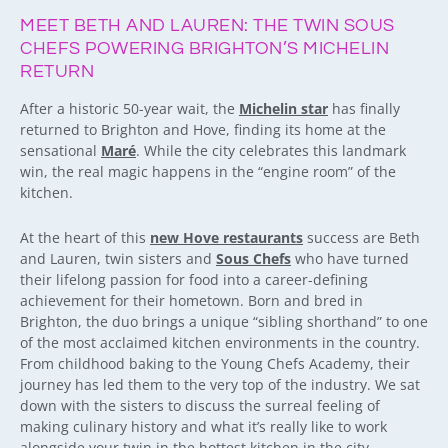
MEET BETH AND LAUREN: THE TWIN SOUS
CHEFS POWERING BRIGHTON’S MICHELIN
RETURN
After a historic 50-year wait, the
Michelin star
has finally
returned to Brighton and Hove, finding its home at the
sensational
Maré
. While the city celebrates this landmark
win, the real magic happens in the “engine room” of the
kitchen.
At the heart of this
new Hove restaurants
success are Beth
and Lauren, twin sisters and
Sous Chefs
who have turned
their lifelong passion for food into a career-defining
achievement for their hometown. Born and bred in
Brighton, the duo brings a unique “sibling shorthand” to one
of the most acclaimed kitchen environments in the country.
From childhood baking to the Young Chefs Academy, their
journey has led them to the very top of the industry. We sat
down with the sisters to discuss the surreal feeling of
making culinary history and what it’s really like to work
alongside your twin in the hottest kitchen in the city.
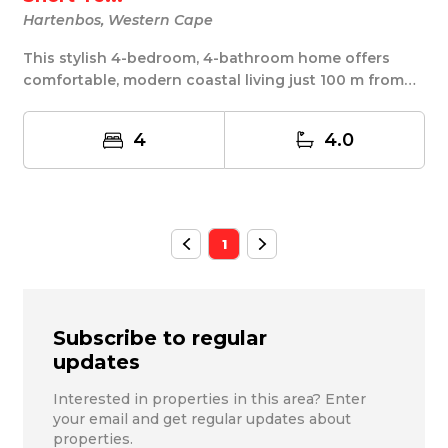
Hartenbos, Western Cape
This stylish 4-bedroom, 4-bathroom home offers
comfortable, modern coastal living just 100 m from
th...
4
4.0
1
Subscribe to regular
updates
Interested in properties in this area? Enter
your email and get regular updates about
properties.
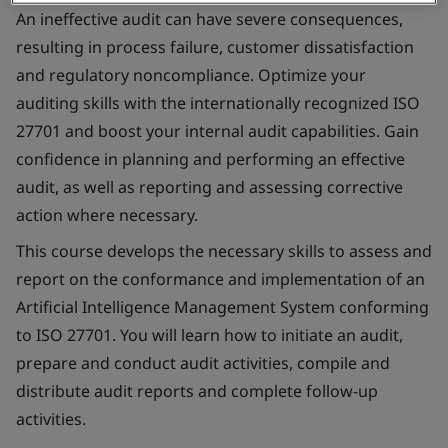
An ineffective audit can have severe consequences,
resulting in process failure, customer dissatisfaction
and regulatory noncompliance. Optimize your
auditing skills with the internationally recognized ISO
27701 and boost your internal audit capabilities. Gain
confidence in planning and performing an effective
audit, as well as reporting and assessing corrective
action where necessary.
This course develops the necessary skills to assess and
report on the conformance and implementation of an
Artificial Intelligence Management System conforming
to ISO 27701. You will learn how to initiate an audit,
prepare and conduct audit activities, compile and
distribute audit reports and complete follow-up
activities.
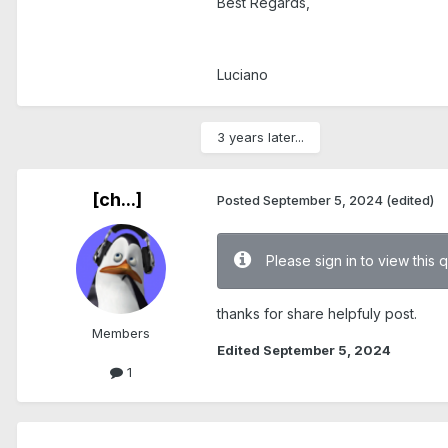
Best Regards,
Luciano
3 years later...
[ch...]
Posted
September 5, 2024
(edited)
Please sign in to view this 
thanks for share helpfuly post.
Members
Edited
September 5, 2024
1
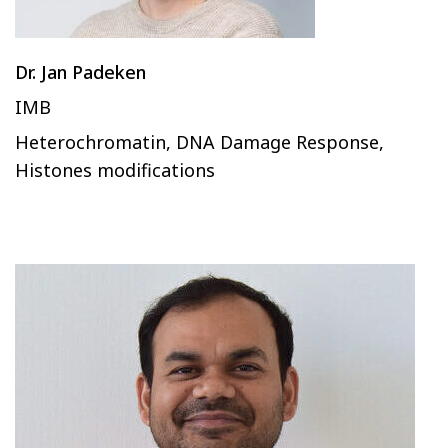
Dr. Jan Padeken
IMB
Heterochromatin, DNA Damage Response,
Histones modifications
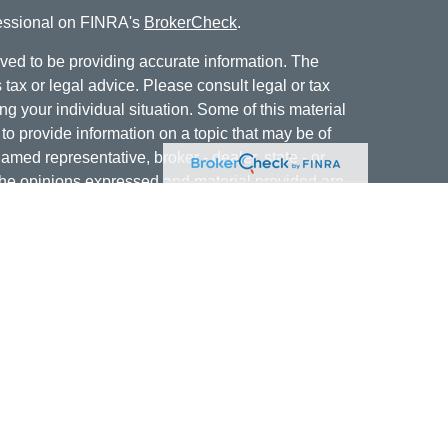
fessional on FINRA's
BrokerCheck
.
ved to be providing accurate information. The
s tax or legal advice. Please consult legal or tax
ng your individual situation. Some of this material
 provide information on a topic that may be of
named representative, broker - dealer, state - or
The opinions expressed and material provided are
nsidered a solicitation for the purchase or sale of
offering securities through Cetera Wealth Services,
isory services offered through Cetera Investment
er. Insurance products are offered through Cetera,
dit Union is not registered as a broker-dealer or
ives of Cetera may be employees of Jordan Federal
ucts and services being offered through Cetera or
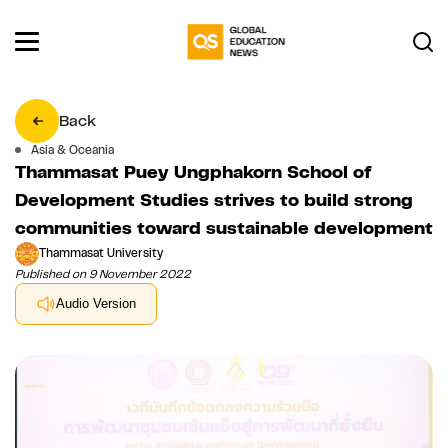
Back
Asia & Oceania
Thammasat Puey Ungphakorn School of
Development Studies strives to build strong
communities toward sustainable development
Thammasat University
Published on 9 November 2022
Audio Version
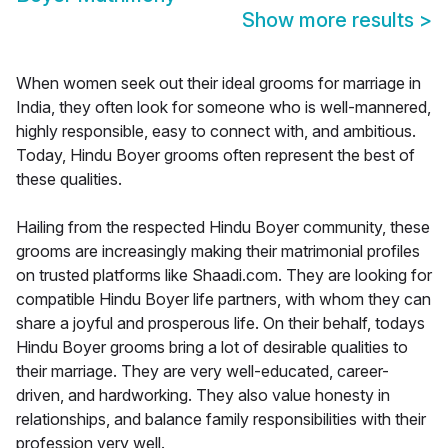
Show more results
>
When women seek out their ideal grooms for marriage in
India, they often look for someone who is well-mannered,
highly responsible, easy to connect with, and ambitious.
Today, Hindu Boyer grooms often represent the best of
these qualities.
Hailing from the respected Hindu Boyer community, these
grooms are increasingly making their matrimonial profiles
on trusted platforms like Shaadi.com. They are looking for
compatible Hindu Boyer life partners, with whom they can
share a joyful and prosperous life. On their behalf, todays
Hindu Boyer grooms bring a lot of desirable qualities to
their marriage. They are very well-educated, career-
driven, and hardworking. They also value honesty in
relationships, and balance family responsibilities with their
profession very well.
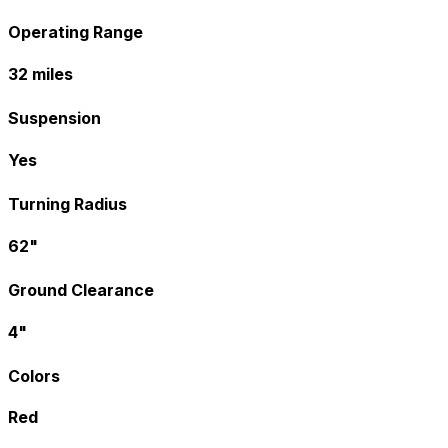
Operating Range
32 miles
Suspension
Yes
Turning Radius
62"
Ground Clearance
4"
Colors
Red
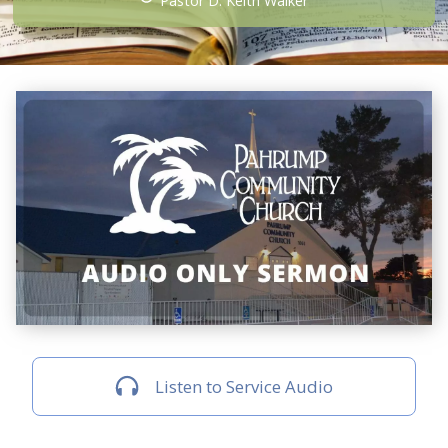
Pastor D. Keith Walker
Listen to Service Audio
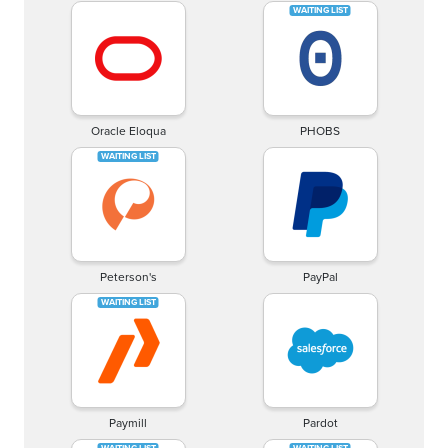
Oracle Eloqua
PHOBS
Peterson's
PayPal
Paymill
Pardot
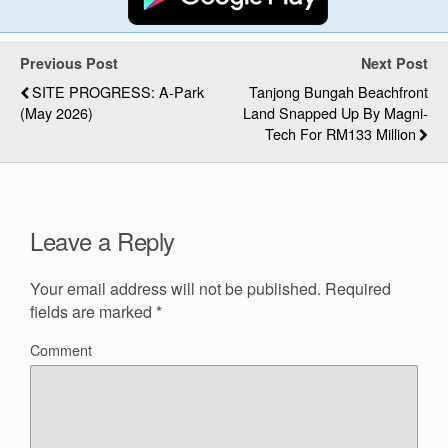
Previous Post
Next Post
SITE PROGRESS: A-Park
Tanjong Bungah Beachfront
(May 2026)
Land Snapped Up By Magni-
Tech For RM133 Million
Leave a Reply
Your email address will not be published.
Required
fields are marked
*
Comment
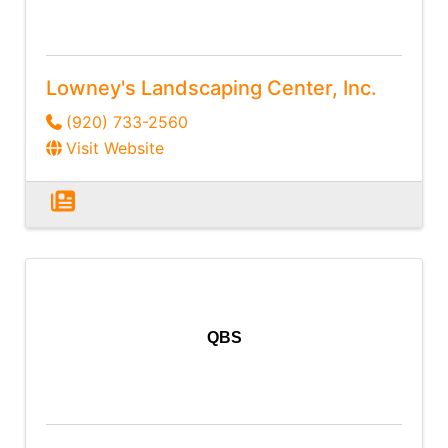
Lowney's Landscaping Center, Inc.
(920) 733-2560
Visit Website
QBS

________

Provide a precise transcription of the listing, excluding each picture.

*Solution to this problem*.
MEET BETH AND LAUREN: THE TWIN SOUS
CHEFS POWERING BRIGHTON’S MICHELIN
RETURN
After a historic 50-year wait, the
Michelin star
has finally
returned to Brighton and Hove, finding its home at the
sensational
Maré
. While the city celebrates this landmark
win, the real magic happens in the “engine room” of the
kitchen.
At the heart of this
new Hove restaurants
success are Beth
and Lauren, twin sisters and
Sous Chefs
who have turned
their lifelong passion for food into a career-defining
achievement for their hometown. Born and bred in
Brighton, the duo brings a unique “sibling shorthand” to one
of the most acclaimed kitchen environments in the country.
From childhood baking to the Young Chefs Academy, their
journey has led them to the very top of the industry. We sat
down with the sisters to discuss the surreal feeling of
making culinary history and what it’s really like to work
alongside your twin in the hottest kitchen in the city.
Hartenbos, Western Cape
This stylish 4-bedroom, 4-bathroom home offers
comfortable, modern coastal living just 100 m from
th...
4
4.0
1
Subscribe to regular
updates
Interested in properties in this area? Enter
your email and get regular updates about
properties.
An ineffective audit can have severe consequences,
resulting in process failure, customer dissatisfaction
and regulatory noncompliance. Optimize your
auditing skills with the internationally recognized ISO
27701 and boost your internal audit capabilities. Gain
confidence in planning and performing an effective
audit, as well as reporting and assessing corrective
action where necessary.
This course develops the necessary skills to assess and
report on the conformance and implementation of an
Artificial Intelligence Management System conforming
to ISO 27701. You will learn how to initiate an audit,
prepare and conduct audit activities, compile and
distribute audit reports and complete follow-up
activities.
Best Regards,
Luciano
3 years later...
[ch...]
Posted
September 5, 2024
(edited)
Please sign in to view this 
thanks for share helpfuly post.
Members
Edited
September 5, 2024
1
Dr. Jan Padeken
IMB
Heterochromatin, DNA Damage Response,
Histones modifications
fessional on FINRA's
BrokerCheck
.
ved to be providing accurate information. The
s tax or legal advice. Please consult legal or tax
ng your individual situation. Some of this material
 provide information on a topic that may be of
named representative, broker - dealer, state - or
The opinions expressed and material provided are
nsidered a solicitation for the purchase or sale of
offering securities through Cetera Wealth Services,
isory services offered through Cetera Investment
er. Insurance products are offered through Cetera,
dit Union is not registered as a broker-dealer or
ives of Cetera may be employees of Jordan Federal
ucts and services being offered through Cetera or
Back
Asia & Oceania
Thammasat Puey Ungphakorn School of
Development Studies strives to build strong
communities toward sustainable development
Thammasat University
Published on 9 November 2022
Audio Version
Show more results
>
When women seek out their ideal grooms for marriage in
India, they often look for someone who is well-mannered,
highly responsible, easy to connect with, and ambitious.
Today, Hindu Boyer grooms often represent the best of
these qualities.
Hailing from the respected Hindu Boyer community, these
grooms are increasingly making their matrimonial profiles
on trusted platforms like Shaadi.com. They are looking for
compatible Hindu Boyer life partners, with whom they can
share a joyful and prosperous life. On their behalf, todays
Hindu Boyer grooms bring a lot of desirable qualities to
their marriage. They are very well-educated, career-
driven, and hardworking. They also value honesty in
relationships, and balance family responsibilities with their
profession very well.
Operating Range
32 miles
Suspension
Yes
Turning Radius
62"
Ground Clearance
4"
Colors
Red
Pastor D. Keith Walker
Listen to Service Audio
Oracle Eloqua
PHOBS
Peterson's
PayPal
Paymill
Pardot
Previous Post
Next Post
SITE PROGRESS: A-Park
Tanjong Bungah Beachfront
(May 2026)
Land Snapped Up By Magni-
Tech For RM133 Million
Leave a Reply
Your email address will not be published.
Required
fields are marked
*
Comment
Lowney's Landscaping Center, Inc.
(920) 733-2560
Visit Website
QBS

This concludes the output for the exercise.